This is why a free society is evil. [Re: This is why HTML email is evil.]
auto58194 at hushmail.com
auto58194 at hushmail.com
Mon Dec 18 13:09:21 PST 2000
Tim May wrote:
>
> You seem to fundammentally misunderstand the situation. The reason
> the Personnel Commissar is ordering sensitivity training, workshops,
> and is requiring that posters of Brittny Spears be removed from
> office walls is because government and lawyers have made companies
> liable in various ways for "discriminatory" or "sexist" or suchlike
> behaviors.
I may have killed my point in editing.
Laws are the result of people using their property to advance their agenda.
When harassment laws were proposed, companies chose not to use their property
to fight these laws.
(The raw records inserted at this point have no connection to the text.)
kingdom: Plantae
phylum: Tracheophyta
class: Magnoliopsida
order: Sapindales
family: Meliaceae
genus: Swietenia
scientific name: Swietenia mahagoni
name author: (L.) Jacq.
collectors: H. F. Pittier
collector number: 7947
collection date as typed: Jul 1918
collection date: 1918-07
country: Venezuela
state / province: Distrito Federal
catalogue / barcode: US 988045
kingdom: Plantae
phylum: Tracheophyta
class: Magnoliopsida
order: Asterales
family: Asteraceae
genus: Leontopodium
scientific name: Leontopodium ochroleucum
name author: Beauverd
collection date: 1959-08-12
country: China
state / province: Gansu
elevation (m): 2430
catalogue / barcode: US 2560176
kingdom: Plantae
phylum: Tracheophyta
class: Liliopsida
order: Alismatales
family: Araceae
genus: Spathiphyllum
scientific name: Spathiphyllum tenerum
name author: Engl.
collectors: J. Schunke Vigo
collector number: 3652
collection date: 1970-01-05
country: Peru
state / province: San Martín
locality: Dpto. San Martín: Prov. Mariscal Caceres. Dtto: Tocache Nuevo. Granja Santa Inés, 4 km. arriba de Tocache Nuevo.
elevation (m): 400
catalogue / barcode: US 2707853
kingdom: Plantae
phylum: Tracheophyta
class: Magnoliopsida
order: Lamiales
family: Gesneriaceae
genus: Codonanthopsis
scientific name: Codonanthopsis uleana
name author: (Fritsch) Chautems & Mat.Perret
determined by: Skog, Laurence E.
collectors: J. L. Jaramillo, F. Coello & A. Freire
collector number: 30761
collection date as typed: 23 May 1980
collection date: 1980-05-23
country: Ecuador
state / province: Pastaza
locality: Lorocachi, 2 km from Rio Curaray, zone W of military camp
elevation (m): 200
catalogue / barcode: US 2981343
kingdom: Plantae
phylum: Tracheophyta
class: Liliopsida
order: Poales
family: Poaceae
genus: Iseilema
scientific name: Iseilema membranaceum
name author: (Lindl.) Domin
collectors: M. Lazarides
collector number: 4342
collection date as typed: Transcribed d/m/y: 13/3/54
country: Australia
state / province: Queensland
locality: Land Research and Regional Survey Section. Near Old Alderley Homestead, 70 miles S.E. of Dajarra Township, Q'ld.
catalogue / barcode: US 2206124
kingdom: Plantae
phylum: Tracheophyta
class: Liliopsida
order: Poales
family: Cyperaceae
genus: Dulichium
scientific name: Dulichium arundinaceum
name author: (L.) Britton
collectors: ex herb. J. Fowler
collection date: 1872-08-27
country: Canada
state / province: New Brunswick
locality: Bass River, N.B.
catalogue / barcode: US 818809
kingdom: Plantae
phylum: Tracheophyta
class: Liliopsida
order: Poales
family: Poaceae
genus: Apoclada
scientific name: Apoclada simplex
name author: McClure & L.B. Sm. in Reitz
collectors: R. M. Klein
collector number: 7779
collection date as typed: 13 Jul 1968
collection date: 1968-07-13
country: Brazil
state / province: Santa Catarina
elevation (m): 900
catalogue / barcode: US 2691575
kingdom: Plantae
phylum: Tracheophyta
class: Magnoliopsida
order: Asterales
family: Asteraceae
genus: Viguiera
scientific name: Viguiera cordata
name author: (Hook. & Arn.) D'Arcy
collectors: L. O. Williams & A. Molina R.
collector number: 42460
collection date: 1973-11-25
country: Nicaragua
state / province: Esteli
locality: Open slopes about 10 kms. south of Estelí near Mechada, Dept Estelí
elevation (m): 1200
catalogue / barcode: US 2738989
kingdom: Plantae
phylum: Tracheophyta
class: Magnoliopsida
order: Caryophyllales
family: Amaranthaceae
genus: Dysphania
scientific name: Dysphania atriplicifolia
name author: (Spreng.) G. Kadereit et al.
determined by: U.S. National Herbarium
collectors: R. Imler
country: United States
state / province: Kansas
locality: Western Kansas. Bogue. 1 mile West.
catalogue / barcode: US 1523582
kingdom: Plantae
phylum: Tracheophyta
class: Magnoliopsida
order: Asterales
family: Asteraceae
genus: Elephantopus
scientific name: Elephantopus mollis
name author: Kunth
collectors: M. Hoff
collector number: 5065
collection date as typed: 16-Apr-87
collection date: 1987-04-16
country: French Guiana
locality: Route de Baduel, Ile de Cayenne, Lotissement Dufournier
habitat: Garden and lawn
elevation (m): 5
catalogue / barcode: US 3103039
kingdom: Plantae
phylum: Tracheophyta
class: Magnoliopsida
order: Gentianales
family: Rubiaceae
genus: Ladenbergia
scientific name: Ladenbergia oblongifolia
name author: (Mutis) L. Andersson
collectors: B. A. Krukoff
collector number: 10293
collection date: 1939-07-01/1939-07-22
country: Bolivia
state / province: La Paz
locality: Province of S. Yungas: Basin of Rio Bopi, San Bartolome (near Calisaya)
Today when they give into these laws rather than fight
them, they are again making a decision about how they use their property.
Companies tend to value their property more than they value the free expression
of their employees. Is this surprising? Is it wrong? Should companies
be compelled to value the free expression of their employees higher?
I don't like the current situation with zero-tolerance policies and all
that any more than you do, but it's not the result of living in an unfree
society. It's the result of living in a society with different values than
our own.
In other words, to get the freedoms we want, we have to take away other
freedoms.
> You're really missing the point, aren't you? Go back and think about
> the issues more deeply.
I'll always miss the point of people complaining they don't live in a free
society when they use reasoning that indicates they don't really want to
live in a free society.
In a previous incarnation of this message, which appears to have gone into
the darkness, I made a rushed point about free societies either being impossible
or being a truth. I'll skip that this time and just ask this: do you mean
to be complaining about not living in a free society or are you really complaining
about not living in a society with a higher value on personal freedoms?